Suppose events $A_1, …, A_n$ are fully independent, i.e., $P(A_1 \cap … \cap A_k) = P(A_1)…P(A_k)$ for all $k$ between 2 and $n$. Does this mean that the complementary events are also fully independent: $P(A_1^c \cap … \cap A_k^c) = P(A_1^c)…P(A_k^c)$ for all k?
I know this holds if $k = 2$, but I want to know in general.
I've tried to prove it by induction but it looks like hard work…
Best Answer
We show that under the non-standard definition of fully independent events given in the post, the desired result is not true. We then give a standard definition of fully independent events, and show that under this definition the desired result is true.
A counterexample: We toss a fair coin. Assume that the possible events are $A_1$, the coin rolls around forever (probability $0$), $A_2$, we get a head (probability $1/2$) and $A_3$, we get a tail (probability $1/2$). It is easy to verify that under the definition of fully independent given in the post, the sequence $A_1, A_2, A_3$ is fully independent. But $A_2^c$ and $A_3^c$ are not independent, for $P(A_2^c\cap A_3^c)=0$, but $P(A_2^c)P(A_3^c)=1/4$. It is also easy to verify that the sequence $A_1^c, A_2^c, A_3^c$ is not fully independent.

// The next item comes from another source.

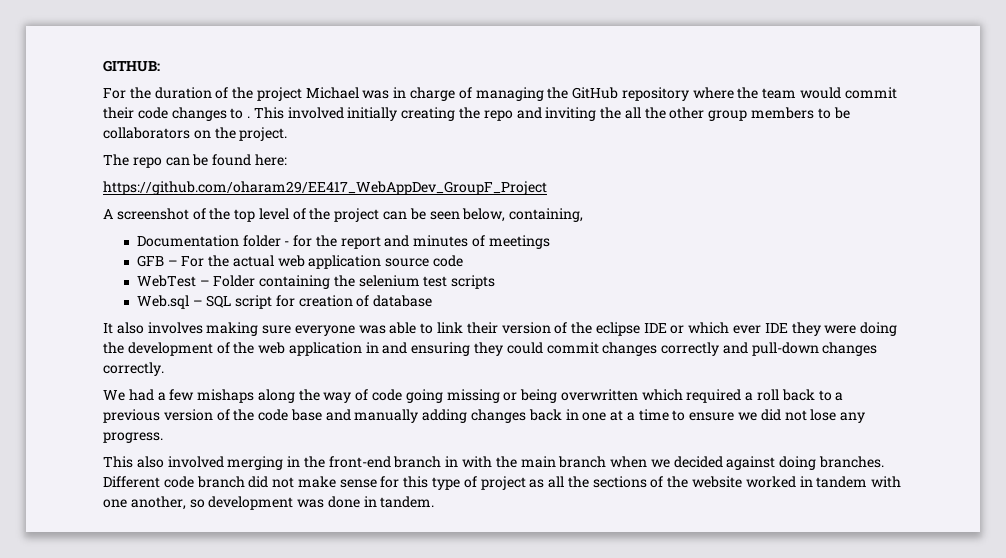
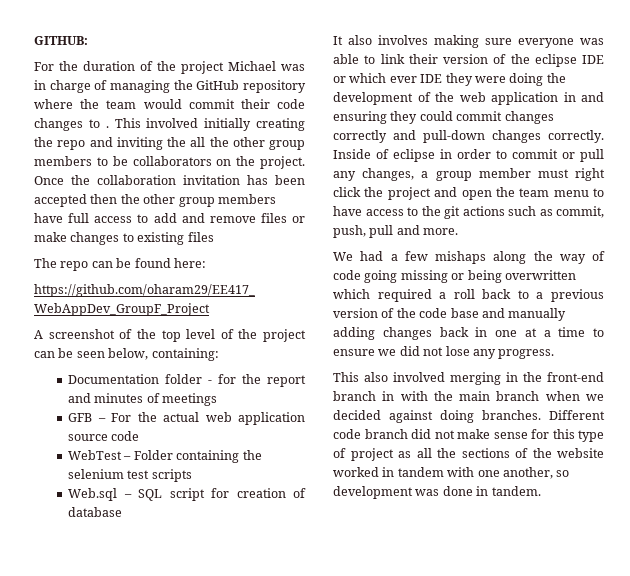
(288, 134) none -> [34,175,305,185] [34,194,276,207] [34,213,305,223] [34,232,214,245] Once the collaboration invitation has been accepted then the other group members have full access to add and remove files or make changes to existing files
[509,208,584,222] containing, -> [151,348,219,361] containing:
(164, 369) none -> [333,149,604,162] [333,168,605,181] [333,187,604,200] [333,206,604,219] [333,225,459,238] Inside of eclipse in order to commit or pull any changes, a group member must right click the project and open the team menu to have access to the git actions such as commit, push, pull and more.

A proof: We first give a standard definition of full independence. The events $A_1,A_2,\dots, A_n$ are fully independent if, whenever $B_1, B_2, \dots B_k$ are distinct $A_i$, $$P(B_1\cap B_2 \cap \cdots \cap B_k)=P(B_1)P(B_2)\cdots P(B_k).$$ We show that if $A_1, A_2, \dots, A_n$ are fully independent, then so are $A_1^c,A_2^c,\dots, A_n^c$.
There is a not difficult proof by induction. However, we prefer to avoid formal induction, in order to get a proof that has more symmetry. We need to prove that if $B_1, B_2, \dots B_k$ are distinct $A_i$, then $$P(B_1^c\cap B_2^c \cap \cdots \cap B_k^c)=P(B_1^c)P(B_2^c)\cdots P(B_k^c).$$
To save space, let $b_i=P(B_i)$. So we want to prove that $$P(B_1^c\cap B_2^c \cap \cdots \cap B_k^c)=(1-b_1)(1-b_2)\cdots (1-b_k).$$
Let $p$ be the probability on the left. Then $$1-p=P(B_1\cup B_2 \cup \cdots \cup B_k).$$ Thus, by the Principle of Inclusion/Exclusion, $$1-p=\sum_{i=1}^k b_i -\sum_{1 \le i <j}b_ib_j+\sum_{1 \le i <j<k}b_ib_jb_k-\cdots$$ and therefore $$p=1 -\sum_{i=1}^k b_i +\sum_{1 \le i <j}b_ib_j-\sum_{1 \le i <j<k}b_ib_jb_k+\cdots.$$ The right-hand side is just $(1-b_1)(1-b_2)\cdots (1-b_k)$. This completes the proof.